May 13, 2013

Subgraph Frequencies: Mapping the Empirical and Extremal Geography of Large Graph Collections

International World Wide Web Conference (WWW)

By: Johan Ugander, Lars Backstrom, Jon Kleinberg

Abstract

A growing set of on-line applications are generating data that can be viewed as very large collections of small, dense social graphs – these range from sets of social groups, events, or collaboration projects to the vast collection of graph neighborhoods in large social networks. A natural question is how to usefully define a domain-independent `coordinate system’ for such a collection of graphs, so that the set of possible structures can be compactly represented and understood within a common space. In this work, we draw on the theory of graph homomorphisms to formulate and analyze such a representation, based on computing the frequencies of small induced subgraphs within each graph. We find that the space of subgraph frequencies is governed both by its combinatorial properties – based on extremal results that constrain all graphs – as well as by its empirical properties – manifested in the way that real social graphs appear to lie near a simple one-dimensional curve through this space.

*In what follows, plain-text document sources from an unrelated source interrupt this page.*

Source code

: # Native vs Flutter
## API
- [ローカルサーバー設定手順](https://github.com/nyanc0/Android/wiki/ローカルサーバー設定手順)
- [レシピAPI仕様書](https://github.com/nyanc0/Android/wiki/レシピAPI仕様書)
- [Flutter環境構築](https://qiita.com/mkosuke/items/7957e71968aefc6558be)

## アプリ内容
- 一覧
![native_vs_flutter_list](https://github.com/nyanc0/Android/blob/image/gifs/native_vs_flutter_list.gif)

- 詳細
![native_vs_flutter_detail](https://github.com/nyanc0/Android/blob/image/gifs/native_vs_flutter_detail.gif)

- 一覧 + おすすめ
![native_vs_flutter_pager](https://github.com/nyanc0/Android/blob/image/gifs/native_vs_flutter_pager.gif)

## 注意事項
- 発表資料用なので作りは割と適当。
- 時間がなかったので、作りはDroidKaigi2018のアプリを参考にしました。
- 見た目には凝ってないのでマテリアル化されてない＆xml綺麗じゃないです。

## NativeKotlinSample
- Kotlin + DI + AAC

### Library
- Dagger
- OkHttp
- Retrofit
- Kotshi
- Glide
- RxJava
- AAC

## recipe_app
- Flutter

We develop flexible frameworks for studying each of these aspects. For capturing empirical properties, we characterize a simple stochastic generative model, a single-parameter extension of Erdos-Renyi random graphs, whose stationary distribution over subgraphs closely tracks the one-dimensional concentration of the real social graph families. For the extremal properties, we develop a tractable linear program for bounding the feasible space of subgraph frequencies by harnessing a toolkit of known extremal graph theory. Together, these two complementary frameworks shed light on a fundamental question pertaining to social graphs: what properties of social graphs are `social’ properties and what properties are `graph’ properties?

We conclude with a brief demonstration of how the coordinate system we examine can also be used to perform classification tasks, distinguishing between structures arising from different types of social graphs.